Funny story about those. My best friend once phoned me laughing so hard she couldn’t breathe. Finally got it out of her that she was at the Dollarama and saw pregnancy tests for a buck. It just struck her as hilarious. But the other funny story is that apparently some dude did a test for a joke and it came out positive. He posted the results to Reddit all like “Haha, look how much these tests suck, I’m a guy” and someone replied that the hormone that pregnancy tests look for could mean cancer in a male. The guy got checked and sure enough he did have cancer and caught it in time.

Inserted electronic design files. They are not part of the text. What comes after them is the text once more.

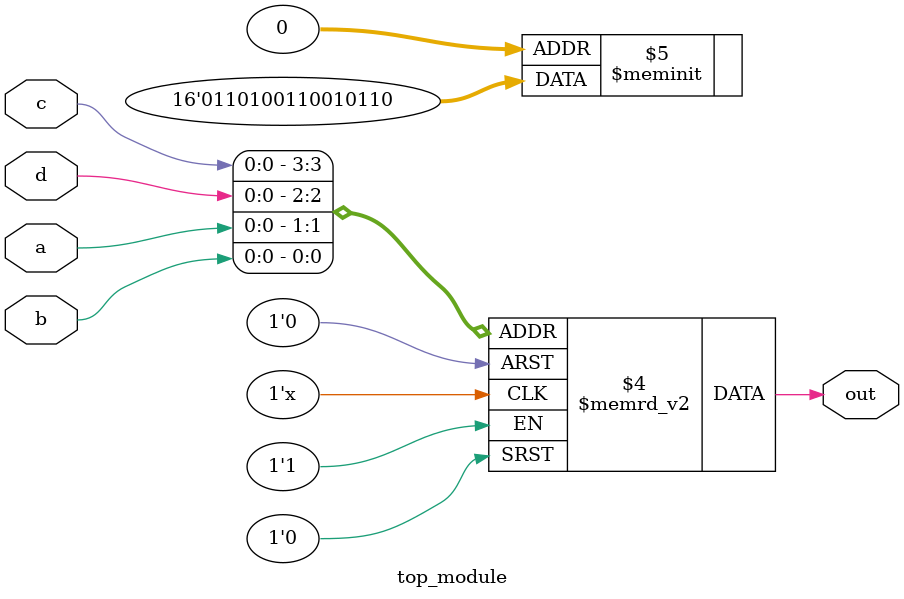
<source format=sv>
module top_module (
    input a, 
    input b,
    input c,
    input d,
    output reg out
);

    always @(*) begin
        case ({c, d, a, b})
            4'b0001, 4'b0010, 4'b0100, 4'b0111, 
            4'b1000, 4'b1011, 4'b1101, 4'b1110: out = 1;
            default: out = 0;
        endcase
    end
    
endmodule

</source>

Back on topic: I agree with the Q-tips. Pay the extra and buy actual Q-Tip brand. Any other brand is simply not worth it.
I was surprised at how crappy dollar store ziploc bags are. Trust me, pay the extra for Ziploc brand.
Same goes for cat litter. I bought a different (cheaper) brand of clumping litter recently and it’s freakin’ terrible. Every time I scoop the boxes (which are in the basement) my husband complains that he can smell the dust. From now on I’m spending the $20 for the low-dust good stuff.